The truth of it is, vendors are just now starting to have small weddings again, so we're also wondering what the future of weddings will look like. But with the safety and enjoyment of guests as high priorities, we have some pretty good ideas about changes you might see in the coming months.
Before the Wedding
Getting a wedding invitation is super exciting, but you might have more questions these days than just what to wear. When you go to the couple's wedding website, you'll find a page or note about expectations related to COVID-19. The couple will keep that page updated as restrictions change.
You'll also want to keep in mind that the couple might have to shorten their guest count to meet local requirements. If the couple invited you, they definitely don't want to uninvite you, but it might be out of their hands. If it comes to that, your love, encouragement, and understanding will help the couple during this difficult time.
But don't think you'll be missing out!
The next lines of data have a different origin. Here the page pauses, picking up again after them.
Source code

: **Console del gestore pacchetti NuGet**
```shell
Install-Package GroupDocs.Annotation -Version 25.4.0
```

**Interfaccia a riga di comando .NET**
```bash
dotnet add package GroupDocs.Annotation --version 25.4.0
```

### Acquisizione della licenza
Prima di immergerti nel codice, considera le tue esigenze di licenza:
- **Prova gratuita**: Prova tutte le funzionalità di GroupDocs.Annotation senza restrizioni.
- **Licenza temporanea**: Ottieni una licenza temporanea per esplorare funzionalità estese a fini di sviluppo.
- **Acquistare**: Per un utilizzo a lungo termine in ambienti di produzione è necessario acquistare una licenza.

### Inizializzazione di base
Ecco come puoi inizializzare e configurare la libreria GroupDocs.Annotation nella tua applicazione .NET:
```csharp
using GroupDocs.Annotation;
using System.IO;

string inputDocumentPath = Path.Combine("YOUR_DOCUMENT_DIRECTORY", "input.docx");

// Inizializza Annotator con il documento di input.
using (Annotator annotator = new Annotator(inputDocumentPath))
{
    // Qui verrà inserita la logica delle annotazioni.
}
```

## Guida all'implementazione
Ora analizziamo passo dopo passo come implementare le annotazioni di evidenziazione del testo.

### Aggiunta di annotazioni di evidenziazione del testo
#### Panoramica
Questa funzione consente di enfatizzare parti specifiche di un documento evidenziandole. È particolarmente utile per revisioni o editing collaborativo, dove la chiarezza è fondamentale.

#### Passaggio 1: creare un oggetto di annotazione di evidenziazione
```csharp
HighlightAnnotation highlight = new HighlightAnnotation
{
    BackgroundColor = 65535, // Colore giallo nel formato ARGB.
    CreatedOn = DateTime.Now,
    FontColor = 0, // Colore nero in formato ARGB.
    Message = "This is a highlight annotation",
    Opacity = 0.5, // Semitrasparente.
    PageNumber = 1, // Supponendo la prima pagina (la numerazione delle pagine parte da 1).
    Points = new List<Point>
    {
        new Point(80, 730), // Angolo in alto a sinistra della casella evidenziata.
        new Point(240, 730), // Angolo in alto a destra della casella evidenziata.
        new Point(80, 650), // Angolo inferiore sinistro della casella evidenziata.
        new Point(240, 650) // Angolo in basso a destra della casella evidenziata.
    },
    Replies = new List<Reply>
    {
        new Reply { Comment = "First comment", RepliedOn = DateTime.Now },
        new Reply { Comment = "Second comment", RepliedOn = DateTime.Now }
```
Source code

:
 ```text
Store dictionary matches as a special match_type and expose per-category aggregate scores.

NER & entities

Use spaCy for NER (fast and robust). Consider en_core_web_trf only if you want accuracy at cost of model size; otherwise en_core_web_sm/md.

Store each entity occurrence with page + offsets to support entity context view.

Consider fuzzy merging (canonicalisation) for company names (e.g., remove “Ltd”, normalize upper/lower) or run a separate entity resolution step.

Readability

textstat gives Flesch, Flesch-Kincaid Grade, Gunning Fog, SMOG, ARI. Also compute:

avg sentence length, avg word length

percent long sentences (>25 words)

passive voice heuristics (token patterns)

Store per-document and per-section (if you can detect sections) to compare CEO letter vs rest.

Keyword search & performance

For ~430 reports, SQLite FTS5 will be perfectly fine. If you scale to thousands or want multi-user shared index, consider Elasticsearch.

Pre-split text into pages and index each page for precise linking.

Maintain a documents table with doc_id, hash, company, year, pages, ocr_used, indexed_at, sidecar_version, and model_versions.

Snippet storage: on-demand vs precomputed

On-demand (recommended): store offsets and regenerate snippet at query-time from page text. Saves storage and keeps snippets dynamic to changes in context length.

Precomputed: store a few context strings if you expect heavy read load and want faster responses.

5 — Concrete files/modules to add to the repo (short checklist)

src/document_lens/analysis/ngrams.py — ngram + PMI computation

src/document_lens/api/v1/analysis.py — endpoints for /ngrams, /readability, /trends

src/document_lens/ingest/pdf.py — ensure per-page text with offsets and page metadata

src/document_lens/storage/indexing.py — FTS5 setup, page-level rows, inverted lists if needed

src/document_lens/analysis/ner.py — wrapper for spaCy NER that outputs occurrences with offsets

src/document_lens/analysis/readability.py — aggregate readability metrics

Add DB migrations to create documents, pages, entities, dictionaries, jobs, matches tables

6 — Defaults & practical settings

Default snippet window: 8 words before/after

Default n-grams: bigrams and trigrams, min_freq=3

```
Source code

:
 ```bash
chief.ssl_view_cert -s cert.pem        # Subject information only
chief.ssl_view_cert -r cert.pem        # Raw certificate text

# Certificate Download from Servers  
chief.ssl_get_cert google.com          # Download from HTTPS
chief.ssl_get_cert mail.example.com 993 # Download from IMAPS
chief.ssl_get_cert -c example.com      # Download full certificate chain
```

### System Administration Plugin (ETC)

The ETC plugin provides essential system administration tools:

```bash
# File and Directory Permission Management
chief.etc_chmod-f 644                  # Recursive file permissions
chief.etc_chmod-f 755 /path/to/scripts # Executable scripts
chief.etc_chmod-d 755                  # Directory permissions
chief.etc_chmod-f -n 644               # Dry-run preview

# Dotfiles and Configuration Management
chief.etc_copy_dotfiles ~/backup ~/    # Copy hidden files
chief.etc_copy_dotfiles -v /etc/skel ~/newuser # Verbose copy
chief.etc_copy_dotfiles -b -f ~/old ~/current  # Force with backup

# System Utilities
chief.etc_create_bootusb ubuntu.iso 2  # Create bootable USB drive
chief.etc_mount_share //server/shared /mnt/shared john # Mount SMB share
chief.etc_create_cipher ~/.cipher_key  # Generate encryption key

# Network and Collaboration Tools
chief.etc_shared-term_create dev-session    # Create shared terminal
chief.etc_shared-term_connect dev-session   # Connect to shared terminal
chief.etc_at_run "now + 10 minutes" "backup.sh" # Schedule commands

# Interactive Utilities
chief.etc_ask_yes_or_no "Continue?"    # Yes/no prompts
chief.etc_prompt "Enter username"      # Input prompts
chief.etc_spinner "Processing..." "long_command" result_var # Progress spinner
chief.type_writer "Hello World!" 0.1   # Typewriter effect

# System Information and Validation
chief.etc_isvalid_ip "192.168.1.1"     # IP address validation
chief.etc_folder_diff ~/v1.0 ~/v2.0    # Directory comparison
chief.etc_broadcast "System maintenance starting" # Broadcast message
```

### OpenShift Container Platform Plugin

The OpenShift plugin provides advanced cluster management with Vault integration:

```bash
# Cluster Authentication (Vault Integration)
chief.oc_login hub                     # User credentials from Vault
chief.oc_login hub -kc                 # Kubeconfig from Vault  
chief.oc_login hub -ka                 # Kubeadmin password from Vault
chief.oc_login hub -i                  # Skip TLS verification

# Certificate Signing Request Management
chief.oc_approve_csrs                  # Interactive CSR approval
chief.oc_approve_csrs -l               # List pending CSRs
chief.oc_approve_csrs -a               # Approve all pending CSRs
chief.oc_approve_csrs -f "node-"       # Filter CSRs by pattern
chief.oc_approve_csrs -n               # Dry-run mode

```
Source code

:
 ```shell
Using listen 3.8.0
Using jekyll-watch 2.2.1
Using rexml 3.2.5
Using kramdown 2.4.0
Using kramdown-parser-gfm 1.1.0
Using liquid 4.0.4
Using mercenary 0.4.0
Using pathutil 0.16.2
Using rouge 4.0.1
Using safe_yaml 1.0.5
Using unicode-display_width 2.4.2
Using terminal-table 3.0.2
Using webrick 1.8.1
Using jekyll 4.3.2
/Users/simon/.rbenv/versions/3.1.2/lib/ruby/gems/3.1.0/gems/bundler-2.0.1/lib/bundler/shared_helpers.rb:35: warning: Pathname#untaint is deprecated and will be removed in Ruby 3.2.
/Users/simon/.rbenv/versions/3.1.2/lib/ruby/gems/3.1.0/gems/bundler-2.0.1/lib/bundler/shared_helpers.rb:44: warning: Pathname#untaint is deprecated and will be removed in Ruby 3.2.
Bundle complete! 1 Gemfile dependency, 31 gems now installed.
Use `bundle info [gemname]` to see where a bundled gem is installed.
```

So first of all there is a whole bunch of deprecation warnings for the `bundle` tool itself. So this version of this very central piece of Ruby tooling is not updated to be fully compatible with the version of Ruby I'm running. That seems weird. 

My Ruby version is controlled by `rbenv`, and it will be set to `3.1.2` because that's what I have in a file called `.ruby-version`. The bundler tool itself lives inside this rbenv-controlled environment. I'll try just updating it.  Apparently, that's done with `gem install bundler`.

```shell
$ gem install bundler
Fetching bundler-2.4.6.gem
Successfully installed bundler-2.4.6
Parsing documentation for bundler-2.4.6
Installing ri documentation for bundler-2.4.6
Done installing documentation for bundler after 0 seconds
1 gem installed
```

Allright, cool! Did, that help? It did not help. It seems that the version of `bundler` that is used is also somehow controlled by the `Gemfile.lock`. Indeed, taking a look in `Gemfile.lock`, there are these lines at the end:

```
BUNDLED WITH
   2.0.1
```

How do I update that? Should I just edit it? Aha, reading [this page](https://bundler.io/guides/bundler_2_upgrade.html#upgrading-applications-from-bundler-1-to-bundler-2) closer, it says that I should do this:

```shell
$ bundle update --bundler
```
Thanks to live-streaming, you'll still be able to watch the ceremony and celebrate the couple, even if you can't be there in person.
The Morning Of
On the morning of the wedding, things will go like normal during setup, just with extra safety and cleanliness steps. Vendors will be wearing masks and frequently washing hands throughout the setup process. Hair and makeup will take a larger chunk of the morning since artists and stylists will be wearing face shields and thoroughly cleaning brushes and tools between bridesmaids.
If the couple is getting married at a park, private residence, or non-standard venue, you'll want to confirm the parking situation before you arrive. If you're attending the wedding with people who live in your household or are part of your close circle, you'll be able to carpool.
When you get to the venue, you might notice that a few things are different from the weddings we remember from the before. The couple may choose to include health and safety checks upon arrival (which they'll let you know about beforehand). If masks are required, there might be available at the entrance to the ceremony space. If any part of the wedding is inside, the doors will be propped open so you can avoid door handles.
Instead of a basket of programs, you might find them on the chairs or nixed altogether. The ceremony chairs will be spaced further apart, with 6' between rows, and split into clusters. You might even have assigned seats for the ceremony so households sit next to each other.
After the Ceremony
After the couple says their vows, you'll make your way to cocktail hour, directed by signs or a wedding director. The wedding will be set up with as few touchpoints as possible, so you won't see any self-serve options. A bartender will take care of your alcoholic and non-alcoholic drinks, and the bar itself will be set off with plenty of space so you won't be in close quarters. Any area that would normally draw a crowd might have paths created out of ribbon and tulle, flower garlands and the natural flow of the space.
When you make your way to the reception space, you'll notice that the dinner tables are also 6' apart, with no more than 10 guests at each table. The seating chart will guide you to your place, where you find your plate and flatware, a glass with a nametag, and a favor.
When dinner is served you won't find any self-serve buffets. If dinner isn't plated and brought to you, a buffet attendant will plate your food as you walk through, so you won't have to touch the same serving spoon as everyone else.
For the rest of the evening, there's plenty of space to mix and mingle. There might not be a physical guest book or selfie sticks, but there's a video booth in the corner to capture messages to the couple. On the dance floor, cocktail tables are scattered about; small groups of friends dance together between or chat with a new friend across a cocktail table. And at the end of the night, the couple heads off on their next great adventure.